Tuesday, October 9, 2007

What's the Password...

So this was emailed to me in response to my Kung Fu Penis post.
I am putting it up there, because as i was reading it, I was like... man I can relate to that.
I figure other guys into this stuff can too.
So here it is...

It make total sense as well.

From an anonymous friend-


I was young (I'm talking 6 or 7 here) when I found my dad's stash of Penthouse magazines.


I really liked the naked women, but had absolutely no clue what the hell was going on downstairs. I literally remember like it was yesterday. I remember thinking that it looked like a hairy pecan.

I could, however, read and I found myself drawn to the forum/letters section.

I had no idea what the hell half the words meant, but I had a dictionary and I soon widened my vocabulary to a dangerous level for someone under the age of ten.

I was amazed as I read the letters and then flipped through the dictionary for descriptions of what was occurring. I couldn't believe how non-magical and how very dirty sex was.

Looking back, I don't think I've ever studied as long and as hard(no pun intended) on any subject since.

In, sixth or seventh grade, I made myself known to girls by showing them words I'd learned. Not the actions, just the explanations.

As disgusting as most of those words would sound to most kids, for some reason girls would keep coming back to learn new words from me.

When it came time for high school and a few of my friends had actually gotten laid I noticed that their girlfriends would complain to me that my friends were boring when they fucked and that they were mostly two pump chumps.

They complained to me, because I was the shy, safe one.

While they chewed my ear off, I would say things to them like "Maybe if you'd sucked his cock better, he'd pin you down and fuck you hard like I do to girls" or "I like when girls are dirty and show me the come in their mouth before they swallow."

The thing here was that I wasn't getting laid. I didn't, actually, until after high school. I would always use one or two line sentences because I didn't want to be scrutinized and busted.

In my mind I was talking about the girls standing in front of me.

What I learned in these conversations is that I could practice covertly talking dirty to girls who weren't offended because we were loosely in the same social circle, and again, I wasn't seen as a threat.

I tell you what though, threat or not, girls would come to me to hear about the things I would do to a girl and eventually my girlfriends outnumbered my guy friends.

I knew I was good at the shit, but I never had the balls to man up and fuck any of them.

Thing is, since high school I've ran back into a few of them and to a T, they've almost all said that they thought my shyness was cute, that they remember how dirty I talked and that they wanted to hook up with me in high school, but I never made a move on them.

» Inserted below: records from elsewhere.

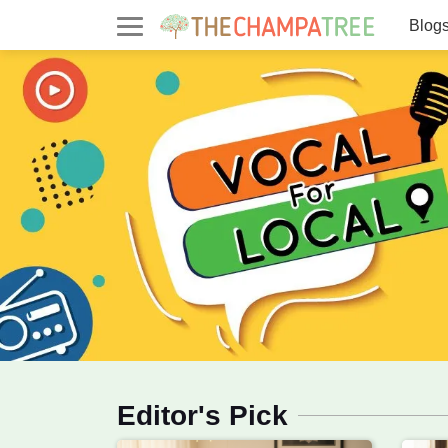
Blog
Parenting & Lifestyle Blog - T
Blog & Marketplace on Parentin
Editor's Pick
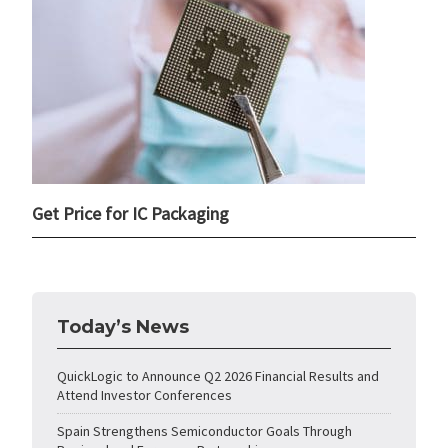
Get Price for IC Packaging
Today’s News
QuickLogic to Announce Q2 2026 Financial Results and
Attend Investor Conferences
Spain Strengthens Semiconductor Goals Through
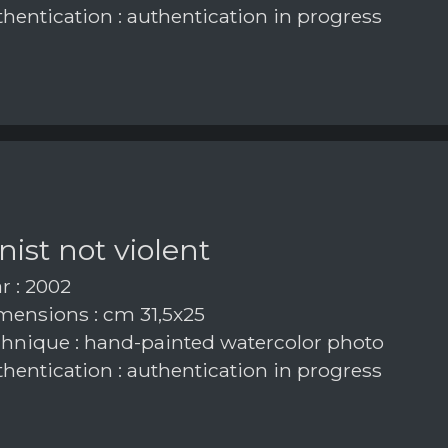
hentication : authentication in progress
inist not violent
r : 2002
ensions : cm 31,5x25
hnique : hand-painted watercolor photo
hentication : authentication in progress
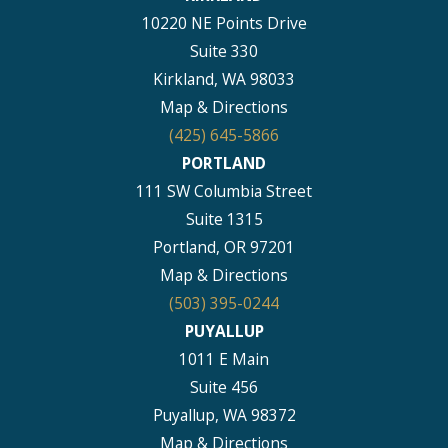
10220 NE Points Drive
Suite 330
Kirkland, WA 98033
Map & Directions
(425) 645-5866
PORTLAND
111 SW Columbia Street
Suite 1315
Portland, OR 97201
Map & Directions
(503) 395-0244
PUYALLUP
1011 E Main
Suite 456
Puyallup, WA 98372
Map & Directions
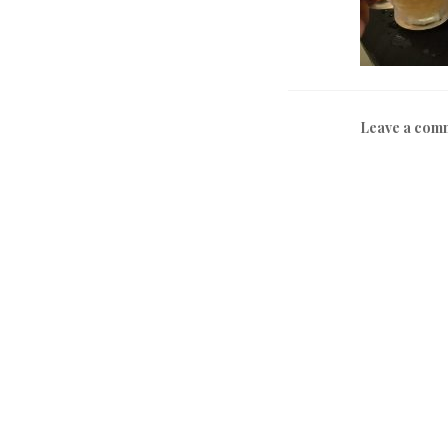
Leave a com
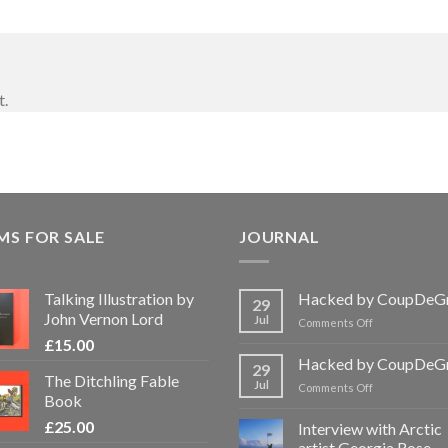
t.
MS FOR SALE
JOURNAL
Talking Illustration by
Hacked by CoupDeG
29
John Vernon Lord
Jul
on
Comments Off
Hacked
£
15.00
by
Hacked by CoupDeG
29
CoupDeGrace
The Ditchling Fable
Jul
on
Comments Off
Book
Hacked
by
£
25.00
Interview with Arctic
CoupDeGrace
artist Georgia Rose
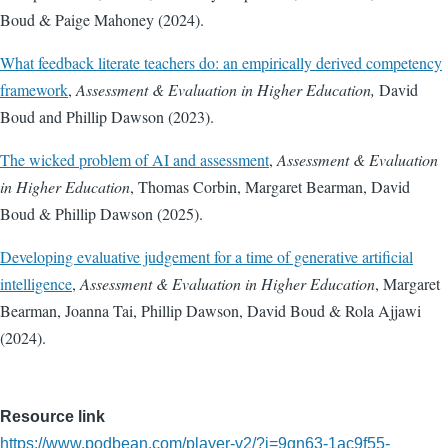
Boud & Paige Mahoney (2024).
What feedback literate teachers do: an empirically derived competency
framework
,
Assessment & Evaluation in Higher Education,
David
Boud and Phillip Dawson (2023).
The wicked problem of AI and assessment
,
Assessment & Evaluation
in Higher Education
, Thomas Corbin, Margaret Bearman, David
Boud & Phillip Dawson (2025).
Developing evaluative judgement for a time of generative artificial
intelligence
,
Assessment & Evaluation in Higher Education
, Margaret
Bearman, Joanna Tai, Phillip Dawson, David Boud & Rola Ajjawi
(2024).
Resource link
https://www.podbean.com/player-v2/?i=9gn63-1ac9f55-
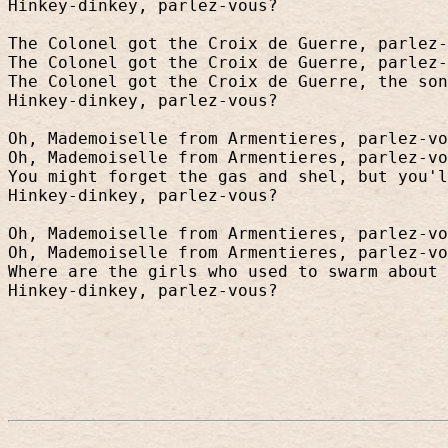
Hinkey-dinkey, parlez-vous?
The Colonel got the Croix de Guerre, parlez-
The Colonel got the Croix de Guerre, parlez-
The Colonel got the Croix de Guerre, the son
Hinkey-dinkey, parlez-vous?
Oh, Mademoiselle from Armentieres, parlez-vo
Oh, Mademoiselle from Armentieres, parlez-vo
You might forget the gas and shel, but you'l
Hinkey-dinkey, parlez-vous?
Oh, Mademoiselle from Armentieres, parlez-vo
Oh, Mademoiselle from Armentieres, parlez-vo
Where are the girls who used to swarm about 
Hinkey-dinkey, parlez-vous?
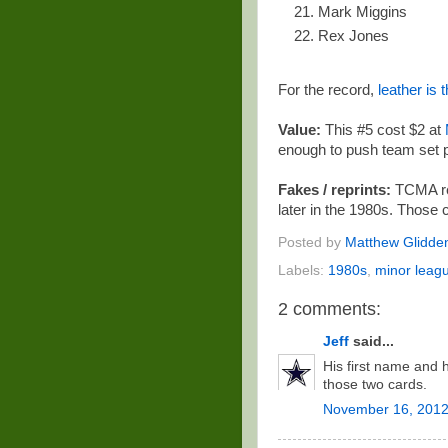
Mark Miggins
Rex Jones
For the record,
leather is
Value:
This #5 cost $2 at
enough to push team set 
Fakes / reprints:
TCMA rep
later in the 1980s. Those 
Posted by
Matthew Glidde
Labels:
1980s
,
minor leag
2 comments:
Jeff
said...
His first name and 
those two cards.
November 16, 2012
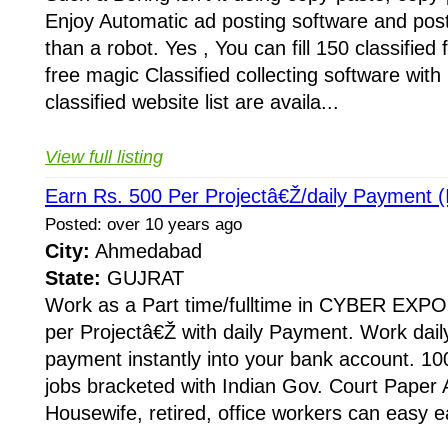
Enjoy Automatic ad posting software and post 
than a robot. Yes , You can fill 150 classified
free magic Classified collecting software wi
classified website list are availa...
View full listing
Earn Rs. 500 Per Projectâ€Ž/daily Payment (I
Posted: over 10 years ago
City:
Ahmedabad
State:
GUJRAT
Work as a Part time/fulltime in CYBER EXPO
per Projectâ€Ž with daily Payment. Work dail
payment instantly into your bank account. 10
jobs bracketed with Indian Gov. Court Paper
Housewife, retired, office workers can easy e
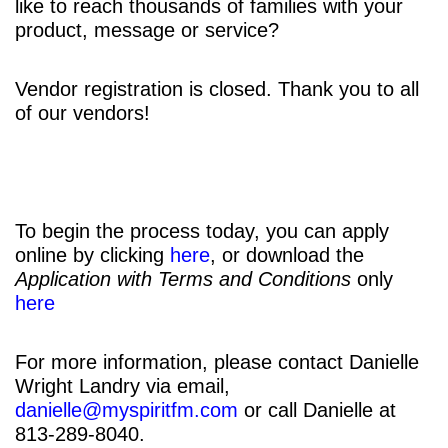
like to reach thousands of families with your
product, message or service?
Vendor registration is closed. Thank you to all
of our vendors!
To begin the process today, you can apply
online by clicking
here
, or download the
Application with Terms and Conditions
only
here
For more information, please contact Danielle
Wright Landry via email,
danielle@myspiritfm.com
or call Danielle at
813-289-8040.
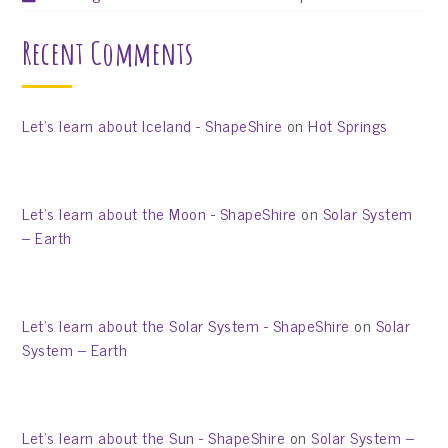
Recent Comments
Let’s learn about Iceland - ShapeShire
on
Hot Springs
Let’s learn about the Moon - ShapeShire
on
Solar System
– Earth
Let’s learn about the Solar System - ShapeShire
on
Solar
System – Earth
Let’s learn about the Sun - ShapeShire
on
Solar System –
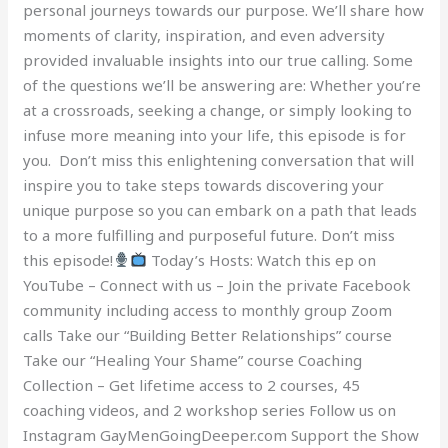
personal journeys towards our purpose. We’ll share how
moments of clarity, inspiration, and even adversity
provided invaluable insights into our true calling. Some
of the questions we’ll be answering are: Whether you’re
at a crossroads, seeking a change, or simply looking to
infuse more meaning into your life, this episode is for
you. Don’t miss this enlightening conversation that will
inspire you to take steps towards discovering your
unique purpose so you can embark on a path that leads
to a more fulfilling and purposeful future. Don’t miss
this episode!
Today’s Hosts: Watch this ep on
YouTube – Connect with us – Join the private Facebook
community including access to monthly group Zoom
calls Take our “Building Better Relationships” course
Take our “Healing Your Shame” course Coaching
Collection – Get lifetime access to 2 courses, 45
coaching videos, and 2 workshop series Follow us on
Instagram GayMenGoingDeeper.com Support the Show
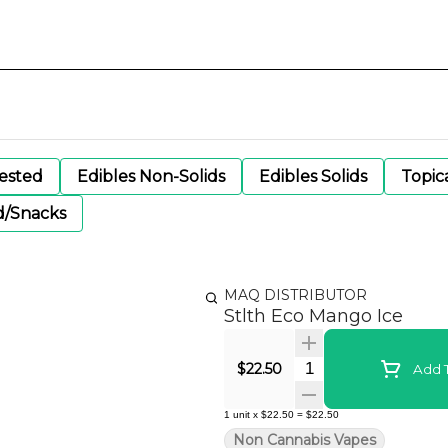
gested
Edibles Non-Solids
Edibles Solids
Topic
d/Snacks
MAQ DISTRIBUTOR
Stlth Eco Mango Ice
Quantity Selector
$22.50
Add T
1
unit
x
$22.50
=
$22.50
Non Cannabis Vapes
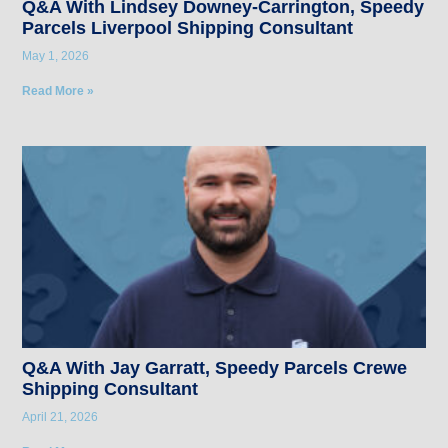
Q&A With Lindsey Downey-Carrington, Speedy
Parcels Liverpool Shipping Consultant
May 1, 2026
Read More »
Q&A With Jay Garratt, Speedy Parcels Crewe
Shipping Consultant
April 21, 2026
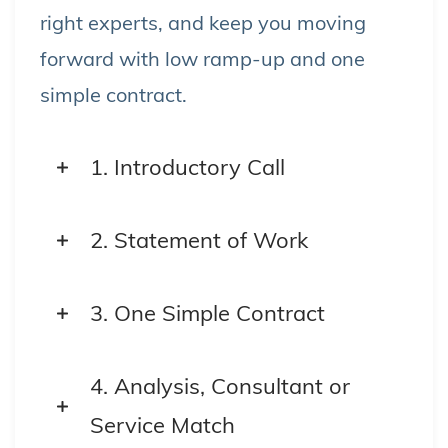
right experts, and keep you moving
forward with low ramp-up and one
simple contract.
1. Introductory Call
We start with a short, focused
2. Statement of Work
conversation to understand your
goals, challenges, and priorities.
We scope the engagement based
3. One Simple Contract
on your needs—clear objectives,
With one master agreement, you
timeline, and outcomes.
4. Analysis, Consultant or
unlock access to our full network—
Service Match
fully insured, no vendor juggling.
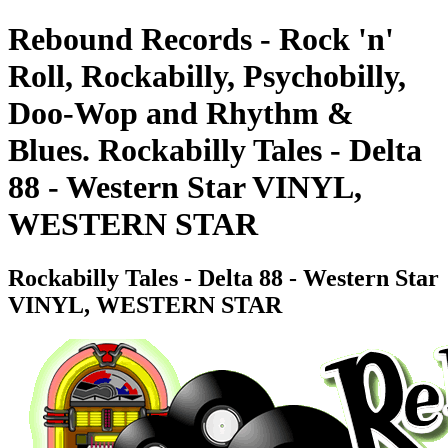
Rebound Records - Rock 'n'
Roll, Rockabilly, Psychobilly,
Doo-Wop and Rhythm &
Blues. Rockabilly Tales - Delta
88 - Western Star VINYL,
WESTERN STAR
Rockabilly Tales - Delta 88 - Western Star
VINYL, WESTERN STAR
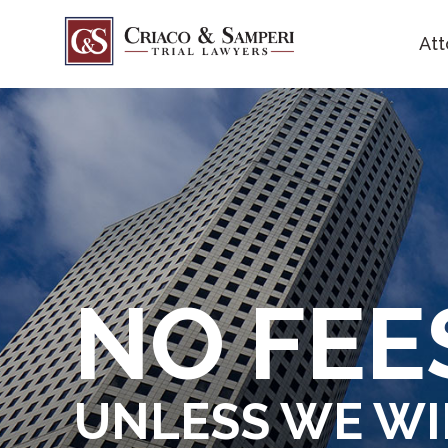
Att
NO FE
UNLESS WE W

**We've all got stories like that. Unfortunately, years of crapping out babies and hitting the lard buffet has destroyed most of them physically.**

I guess what I'm saying is that I not only agree with sexualizing things with dirty talk early on is good ground work, but I KNOW that the shit works!

As I look back on my history, the women who were the freakiest in bed were the ones that I allowed to be by setting the right tone for them to be (I think that sentence makes sense).


Here's what the fuck I'm saying:

I BELIEVE IN THE WORDS OF REAL PIMPS!

I BELIEVE IN THE WORDS OF PROSTITUTE!!

I BELIEVE IN THE WORDS OF ESCORTS!!!

I BELIEVE IN THE WORDS OF TRANNY'S AT THE LESBIAN BARS!!!!

I BELIEVE THEIR WORDS BECAUSE THEY ARE THE WORDS OF PEOPLE WHOSE LIVELIHOODS DEPEND ON KNOWING WHAT GETS DICKS HARD AND PUSSIES WET!!!!!

It's the language, son. It's all about the cunning linguistics.